De facto, a FPÖ aposta nas dimensões mais sensíveis do eurocepticismo austríaco: o cariz tecnocrata, distante, pouco democrático da UE, o efeito económico negativo da adesão à moeda única, as repercussões do alargamento e do acordo de Schengen em termos de segurança das fronteiras e de identidade cultural. Esse discurso permitiu ao partido alargar a brecha aberta no eleitorado tradicionalmente de esquerda (em particular entre os trabalhadores, de sexo masculino, na casa dos 30 anos e instrução média-baixa). Os frutos são evidentes: o 21,4% da FPÖ nas legislativas de 2013 obrigou SPÖ-ÖVP a um governo de coligação já pouco apreciado na Áustria; com o 19,7% nas europeias de 2014, o partido reconquistou também a esse nível muito do eleitorado perdido na parentese da BZÖ de Haider (2005-2009); finalmente, nas eleições estaduais de 2015, a FPÖ tornou-se o segundo partido a seguir à SPÖ em vários estados da federação.

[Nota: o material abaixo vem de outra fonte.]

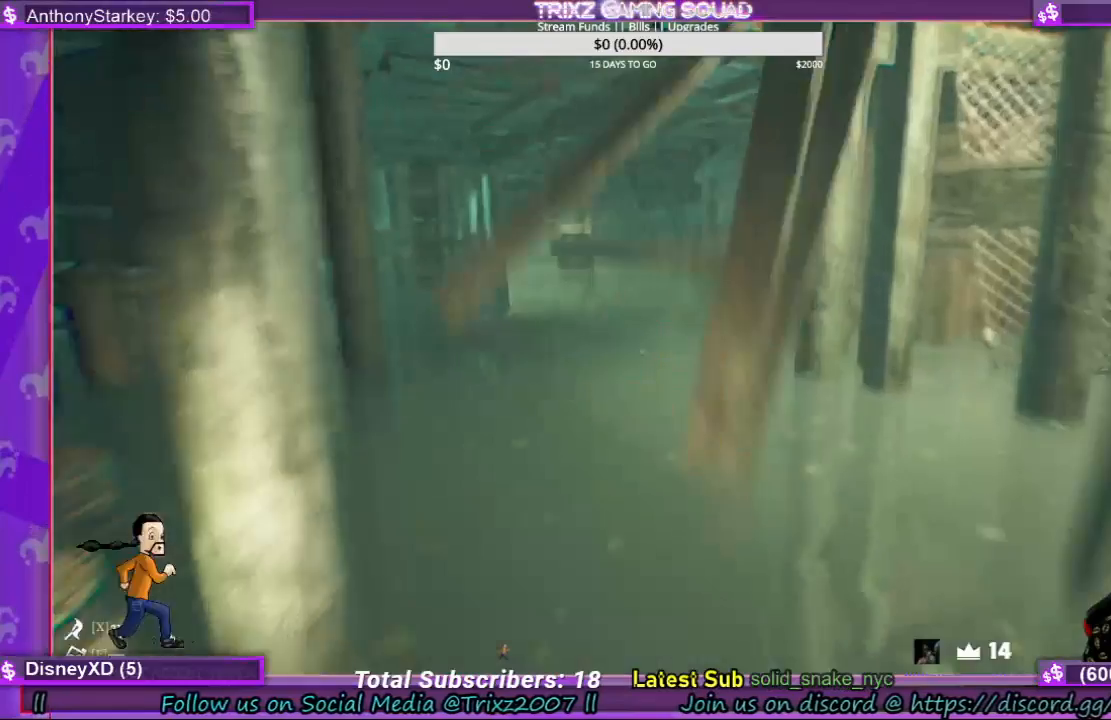
{"keys": ["shift", "w"], "mouse": [], "events": [[234, "f", "down"], [367, "f", "up"]]}
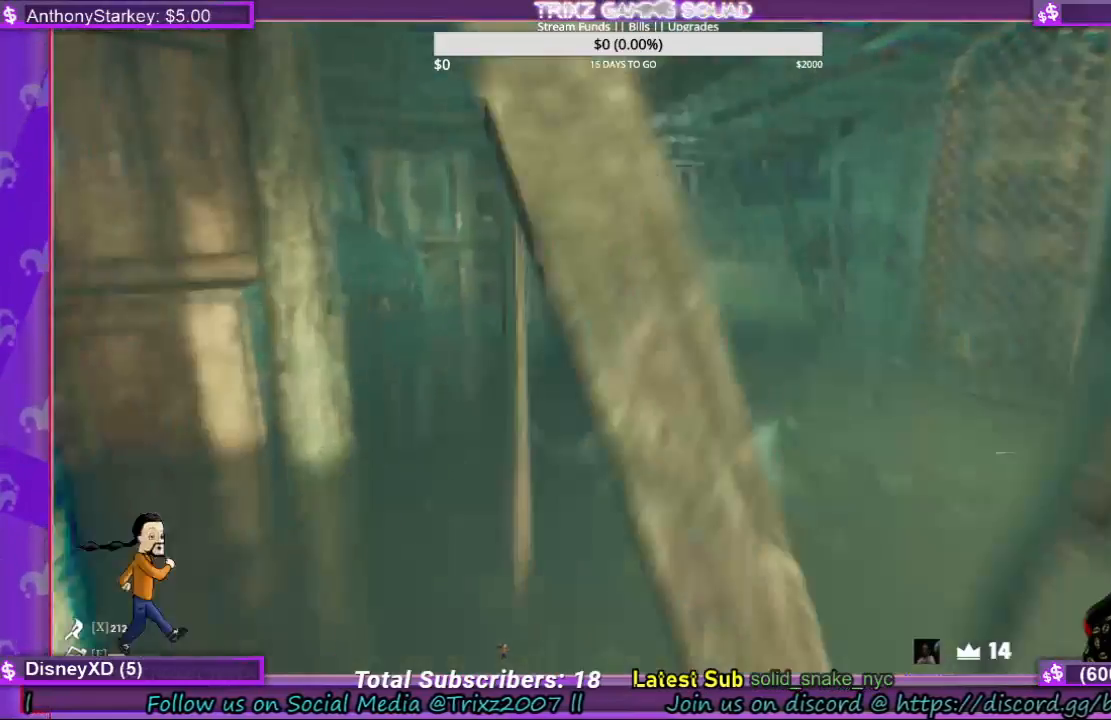
{"keys": ["shift", "w"], "mouse": [], "events": []}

A rejeição de fórmulas ‘fascizantes’
Em todo esse percurso da FPÖ na época pós-Haider, Norbert Hofer tem sido, desde o princípio, uma peça chave na qualidade de conselheiro e colaborar entre os mais próximos de Strache. A campanha presidencial caracterizada por uma alternância de radicalização e moderação do discurso nos temas centrais do debate nacional e europeu aponta claramente para a prioridade da FPÖ em consolidar-se como partido de governo.
Por tudo isso, a FPÖ não será com certeza um factor de perturbação do sistema pelo menos nos seus três pilares fundamentais: a democracia representativa de partidos, a economia de mercado com livre circulação de capitais e mercadorias, a manutenção da neutralidade austríaca dentro do bloco ocidental. Jogará, pelo contrário, um papel importante na frente transnacional que se opõe ao cariz universalista do actual projecto europeu e, ao mesmo tempo, rejeita as fórmulas ‘fascizantes’ dos partidos Jobbik (Hungaria), Aurora Dourada (Grécia), NPD (Alemanha), etc.
Consequências para a Europa
O reforço dessa frente não é necessariamente sinónimo de implosão da UE, mas determinará sem dúvida um abrandamento do alargamento da União, nomeadamente no que diz respeito à Turquia e um acentuar-se das reivindicações soberanistas, principalmente na gestão das fronteiras externas da UE e internas entre os estados membros mais expostos aos fluxos migratórios. Ou seja, a FPÖ não representa o abismo em direcção a “nenhuma Europa”, mas sim uma voz cada vez mais relevante – apesar da derrota de Hofer – da procura de “outra Europa” diferente da que conhecemos pelo menos desde Maastricht (1992).
O problema pode surgir dos contornos ainda indefinidos desse projecto alternativo, sendo que na geopolítica dos grandes espaços – para utilizar a análise de Carl Schmitt dos anos 50 – a estagnação numa mera reacção nacionalista pode minar não apenas a UE, mas a própria Europa.